*** Record excerpts

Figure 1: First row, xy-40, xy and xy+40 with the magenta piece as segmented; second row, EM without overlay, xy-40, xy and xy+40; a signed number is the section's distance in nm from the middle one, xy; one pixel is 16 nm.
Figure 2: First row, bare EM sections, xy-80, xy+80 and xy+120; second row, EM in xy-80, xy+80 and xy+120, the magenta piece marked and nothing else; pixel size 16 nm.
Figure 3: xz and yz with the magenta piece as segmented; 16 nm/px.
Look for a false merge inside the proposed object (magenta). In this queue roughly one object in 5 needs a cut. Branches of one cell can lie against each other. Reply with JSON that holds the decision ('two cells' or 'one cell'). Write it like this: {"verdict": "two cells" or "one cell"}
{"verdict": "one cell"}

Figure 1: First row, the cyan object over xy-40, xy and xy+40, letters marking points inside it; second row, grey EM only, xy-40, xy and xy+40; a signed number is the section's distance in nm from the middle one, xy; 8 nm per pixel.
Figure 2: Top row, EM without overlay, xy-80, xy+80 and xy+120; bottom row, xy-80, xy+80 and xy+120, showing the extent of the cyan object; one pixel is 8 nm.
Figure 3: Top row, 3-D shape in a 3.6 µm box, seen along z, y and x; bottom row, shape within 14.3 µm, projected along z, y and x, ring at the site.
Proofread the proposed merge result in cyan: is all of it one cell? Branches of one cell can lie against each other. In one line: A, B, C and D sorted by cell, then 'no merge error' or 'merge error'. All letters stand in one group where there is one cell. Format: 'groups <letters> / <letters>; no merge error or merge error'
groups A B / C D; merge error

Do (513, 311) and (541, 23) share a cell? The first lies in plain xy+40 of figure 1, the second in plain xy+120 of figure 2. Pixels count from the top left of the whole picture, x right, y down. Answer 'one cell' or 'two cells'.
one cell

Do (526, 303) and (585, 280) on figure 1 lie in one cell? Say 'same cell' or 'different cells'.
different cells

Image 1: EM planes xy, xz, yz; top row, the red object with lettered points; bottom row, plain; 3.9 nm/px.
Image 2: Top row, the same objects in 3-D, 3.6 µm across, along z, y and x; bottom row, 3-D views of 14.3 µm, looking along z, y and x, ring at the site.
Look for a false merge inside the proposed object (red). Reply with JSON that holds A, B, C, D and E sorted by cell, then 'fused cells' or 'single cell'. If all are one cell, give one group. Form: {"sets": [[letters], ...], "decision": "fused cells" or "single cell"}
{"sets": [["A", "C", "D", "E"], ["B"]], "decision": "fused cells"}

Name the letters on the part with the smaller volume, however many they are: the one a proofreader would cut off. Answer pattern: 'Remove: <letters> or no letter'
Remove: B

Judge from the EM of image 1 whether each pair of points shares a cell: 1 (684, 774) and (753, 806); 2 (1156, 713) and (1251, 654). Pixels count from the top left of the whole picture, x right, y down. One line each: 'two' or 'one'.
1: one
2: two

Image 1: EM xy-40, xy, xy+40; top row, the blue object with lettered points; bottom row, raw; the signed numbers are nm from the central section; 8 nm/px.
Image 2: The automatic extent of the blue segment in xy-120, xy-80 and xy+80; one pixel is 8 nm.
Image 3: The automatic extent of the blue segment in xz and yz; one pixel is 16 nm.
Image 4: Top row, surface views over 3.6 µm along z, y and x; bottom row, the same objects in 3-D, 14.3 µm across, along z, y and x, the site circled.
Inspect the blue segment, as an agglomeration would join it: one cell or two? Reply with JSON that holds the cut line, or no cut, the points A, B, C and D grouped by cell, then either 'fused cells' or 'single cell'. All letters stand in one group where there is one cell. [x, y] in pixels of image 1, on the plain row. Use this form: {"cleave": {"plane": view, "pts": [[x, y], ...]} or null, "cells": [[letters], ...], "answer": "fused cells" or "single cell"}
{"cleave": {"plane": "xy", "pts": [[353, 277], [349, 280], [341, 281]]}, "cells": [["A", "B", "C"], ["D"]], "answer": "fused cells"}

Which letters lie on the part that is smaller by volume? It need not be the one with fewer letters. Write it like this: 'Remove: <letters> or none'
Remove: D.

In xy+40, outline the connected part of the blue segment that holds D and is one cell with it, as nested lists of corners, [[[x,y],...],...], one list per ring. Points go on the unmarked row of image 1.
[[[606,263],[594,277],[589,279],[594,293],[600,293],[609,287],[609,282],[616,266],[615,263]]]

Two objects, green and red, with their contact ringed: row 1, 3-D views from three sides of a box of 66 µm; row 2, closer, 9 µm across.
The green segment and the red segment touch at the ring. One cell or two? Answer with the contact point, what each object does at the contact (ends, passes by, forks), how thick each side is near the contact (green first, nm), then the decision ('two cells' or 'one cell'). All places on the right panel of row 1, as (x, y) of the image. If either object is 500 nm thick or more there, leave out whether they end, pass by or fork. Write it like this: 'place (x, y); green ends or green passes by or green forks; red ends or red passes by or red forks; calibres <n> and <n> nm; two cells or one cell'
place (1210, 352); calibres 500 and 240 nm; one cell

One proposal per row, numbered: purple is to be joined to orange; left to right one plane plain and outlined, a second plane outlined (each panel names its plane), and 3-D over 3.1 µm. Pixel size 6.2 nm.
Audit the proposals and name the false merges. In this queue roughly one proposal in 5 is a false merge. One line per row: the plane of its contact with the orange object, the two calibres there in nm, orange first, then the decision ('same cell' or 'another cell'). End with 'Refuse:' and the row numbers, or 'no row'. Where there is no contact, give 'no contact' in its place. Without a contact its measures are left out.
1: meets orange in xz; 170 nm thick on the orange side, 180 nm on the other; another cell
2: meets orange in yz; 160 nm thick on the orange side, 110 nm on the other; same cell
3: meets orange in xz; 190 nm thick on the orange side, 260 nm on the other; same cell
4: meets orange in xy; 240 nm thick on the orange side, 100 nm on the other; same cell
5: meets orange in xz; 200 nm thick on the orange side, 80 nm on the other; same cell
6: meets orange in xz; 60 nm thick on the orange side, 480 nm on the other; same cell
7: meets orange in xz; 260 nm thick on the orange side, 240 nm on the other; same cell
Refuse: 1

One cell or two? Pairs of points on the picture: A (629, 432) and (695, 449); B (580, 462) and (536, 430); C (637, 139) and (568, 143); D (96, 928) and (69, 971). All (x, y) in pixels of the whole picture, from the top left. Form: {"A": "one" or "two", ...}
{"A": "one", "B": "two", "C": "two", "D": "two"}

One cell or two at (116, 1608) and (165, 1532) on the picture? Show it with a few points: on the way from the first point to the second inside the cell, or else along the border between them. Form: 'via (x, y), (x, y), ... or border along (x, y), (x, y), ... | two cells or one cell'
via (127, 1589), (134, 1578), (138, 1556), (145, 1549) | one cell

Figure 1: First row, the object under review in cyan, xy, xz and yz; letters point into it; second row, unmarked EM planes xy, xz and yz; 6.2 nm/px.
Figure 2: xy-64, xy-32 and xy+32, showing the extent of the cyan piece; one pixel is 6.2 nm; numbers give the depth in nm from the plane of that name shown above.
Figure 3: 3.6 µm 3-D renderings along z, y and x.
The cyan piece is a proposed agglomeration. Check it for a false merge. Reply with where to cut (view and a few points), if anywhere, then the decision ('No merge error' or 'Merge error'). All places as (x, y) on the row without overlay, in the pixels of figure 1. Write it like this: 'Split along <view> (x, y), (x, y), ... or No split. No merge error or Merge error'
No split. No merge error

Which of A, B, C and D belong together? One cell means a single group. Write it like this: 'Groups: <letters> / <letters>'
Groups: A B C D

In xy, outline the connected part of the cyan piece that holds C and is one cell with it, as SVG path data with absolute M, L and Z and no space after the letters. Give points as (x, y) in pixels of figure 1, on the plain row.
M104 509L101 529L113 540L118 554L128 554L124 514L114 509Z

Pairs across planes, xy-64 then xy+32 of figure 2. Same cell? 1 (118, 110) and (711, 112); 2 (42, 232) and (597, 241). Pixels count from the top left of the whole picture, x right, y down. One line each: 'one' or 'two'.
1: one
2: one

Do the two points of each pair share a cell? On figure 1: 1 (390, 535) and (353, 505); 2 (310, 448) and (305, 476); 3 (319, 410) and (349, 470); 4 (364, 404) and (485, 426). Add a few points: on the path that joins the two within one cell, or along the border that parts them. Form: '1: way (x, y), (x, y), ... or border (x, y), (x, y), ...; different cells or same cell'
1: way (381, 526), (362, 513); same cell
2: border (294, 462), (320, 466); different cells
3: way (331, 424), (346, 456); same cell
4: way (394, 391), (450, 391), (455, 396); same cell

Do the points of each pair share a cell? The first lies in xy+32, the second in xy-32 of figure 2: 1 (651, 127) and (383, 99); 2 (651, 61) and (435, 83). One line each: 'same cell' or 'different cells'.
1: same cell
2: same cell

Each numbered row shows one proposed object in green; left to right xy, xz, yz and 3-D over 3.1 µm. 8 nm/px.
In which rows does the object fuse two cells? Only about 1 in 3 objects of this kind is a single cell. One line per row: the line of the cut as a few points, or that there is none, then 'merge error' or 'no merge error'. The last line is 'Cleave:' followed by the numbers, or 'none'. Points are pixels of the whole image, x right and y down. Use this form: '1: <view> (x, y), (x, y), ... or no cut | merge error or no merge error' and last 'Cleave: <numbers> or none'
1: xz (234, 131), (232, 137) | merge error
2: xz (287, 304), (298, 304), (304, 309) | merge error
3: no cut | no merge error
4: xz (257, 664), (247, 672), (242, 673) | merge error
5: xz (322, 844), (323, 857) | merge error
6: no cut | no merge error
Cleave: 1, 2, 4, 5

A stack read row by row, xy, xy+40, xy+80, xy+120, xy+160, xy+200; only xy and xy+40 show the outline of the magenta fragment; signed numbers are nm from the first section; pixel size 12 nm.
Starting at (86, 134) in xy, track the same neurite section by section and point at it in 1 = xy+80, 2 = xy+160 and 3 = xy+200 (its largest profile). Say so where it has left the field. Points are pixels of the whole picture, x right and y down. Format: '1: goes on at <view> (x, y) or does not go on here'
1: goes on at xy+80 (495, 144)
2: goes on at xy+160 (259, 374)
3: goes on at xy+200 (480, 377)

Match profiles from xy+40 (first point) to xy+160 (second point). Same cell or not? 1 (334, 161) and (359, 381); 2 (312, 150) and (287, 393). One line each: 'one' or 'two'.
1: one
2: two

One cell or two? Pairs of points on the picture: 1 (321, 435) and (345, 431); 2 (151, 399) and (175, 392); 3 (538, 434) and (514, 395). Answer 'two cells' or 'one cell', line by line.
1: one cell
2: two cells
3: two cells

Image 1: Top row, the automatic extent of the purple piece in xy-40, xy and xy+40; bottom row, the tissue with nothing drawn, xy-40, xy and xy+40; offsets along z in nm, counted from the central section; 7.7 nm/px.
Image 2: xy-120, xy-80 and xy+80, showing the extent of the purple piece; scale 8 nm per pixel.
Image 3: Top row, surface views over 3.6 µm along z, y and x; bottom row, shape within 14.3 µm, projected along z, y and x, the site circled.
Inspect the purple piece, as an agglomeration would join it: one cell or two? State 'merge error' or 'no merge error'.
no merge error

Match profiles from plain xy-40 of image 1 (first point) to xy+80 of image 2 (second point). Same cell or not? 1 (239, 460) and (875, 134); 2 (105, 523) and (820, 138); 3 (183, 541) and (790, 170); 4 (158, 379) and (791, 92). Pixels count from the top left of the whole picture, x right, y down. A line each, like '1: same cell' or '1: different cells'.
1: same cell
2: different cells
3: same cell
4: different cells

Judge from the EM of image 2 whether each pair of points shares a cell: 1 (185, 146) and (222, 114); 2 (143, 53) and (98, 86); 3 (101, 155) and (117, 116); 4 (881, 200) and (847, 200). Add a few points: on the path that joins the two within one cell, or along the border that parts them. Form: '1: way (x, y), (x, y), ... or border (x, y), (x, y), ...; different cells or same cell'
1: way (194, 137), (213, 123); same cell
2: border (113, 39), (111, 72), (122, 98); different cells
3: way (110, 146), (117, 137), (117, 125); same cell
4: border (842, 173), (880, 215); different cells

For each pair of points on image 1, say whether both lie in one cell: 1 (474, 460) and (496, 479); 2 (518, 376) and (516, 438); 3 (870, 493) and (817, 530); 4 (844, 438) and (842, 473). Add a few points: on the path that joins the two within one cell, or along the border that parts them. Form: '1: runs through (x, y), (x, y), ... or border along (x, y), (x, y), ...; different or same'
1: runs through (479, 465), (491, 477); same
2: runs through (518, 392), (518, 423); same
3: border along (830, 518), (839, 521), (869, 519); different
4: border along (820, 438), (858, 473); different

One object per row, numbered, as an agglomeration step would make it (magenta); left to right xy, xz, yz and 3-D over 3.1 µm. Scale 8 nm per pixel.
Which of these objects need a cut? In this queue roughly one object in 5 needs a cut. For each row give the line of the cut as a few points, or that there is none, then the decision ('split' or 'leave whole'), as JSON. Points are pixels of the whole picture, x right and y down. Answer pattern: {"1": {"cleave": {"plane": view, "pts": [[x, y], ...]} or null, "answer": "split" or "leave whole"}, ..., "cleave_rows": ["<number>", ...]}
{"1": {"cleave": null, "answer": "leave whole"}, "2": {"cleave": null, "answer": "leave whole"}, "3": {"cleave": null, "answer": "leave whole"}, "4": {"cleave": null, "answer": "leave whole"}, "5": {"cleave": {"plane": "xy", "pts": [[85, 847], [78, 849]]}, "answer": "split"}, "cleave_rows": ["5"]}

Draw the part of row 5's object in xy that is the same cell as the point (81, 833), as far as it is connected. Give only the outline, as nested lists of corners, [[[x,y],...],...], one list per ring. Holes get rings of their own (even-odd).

******

### Problem:
Word for word, restate the entries from the first line to the line that has "Figure 3: Top", both included, and nothing else.

### Response:
Figure 1: First row, xy-40, xy and xy+40 with the magenta piece as segmented; second row, EM without overlay, xy-40, xy and xy+40; a signed number is the section's distance in nm from the middle one, xy; one pixel is 16 nm.
Figure 2: First row, bare EM sections, xy-80, xy+80 and xy+120; second row, EM in xy-80, xy+80 and xy+120, the magenta piece marked and nothing else; pixel size 16 nm.
Figure 3: xz and yz with the magenta piece as segmented; 16 nm/px.
Look for a false merge inside the proposed object (magenta). In this queue roughly one object in 5 needs a cut. Branches of one cell can lie against each other. Reply with JSON that holds the decision ('two cells' or 'one cell'). Write it like this: {"verdict": "two cells" or "one cell"}
{"verdict": "one cell"}

Figure 1: First row, the cyan object over xy-40, xy and xy+40, letters marking points inside it; second row, grey EM only, xy-40, xy and xy+40; a signed number is the section's distance in nm from the middle one, xy; 8 nm per pixel.
Figure 2: Top row, EM without overlay, xy-80, xy+80 and xy+120; bottom row, xy-80, xy+80 and xy+120, showing the extent of the cyan object; one pixel is 8 nm.
Figure 3: Top row, 3-D shape in a 3.6 µm box, seen along z, y and x; bottom row, shape within 14.3 µm, projected along z, y and x, ring at the site.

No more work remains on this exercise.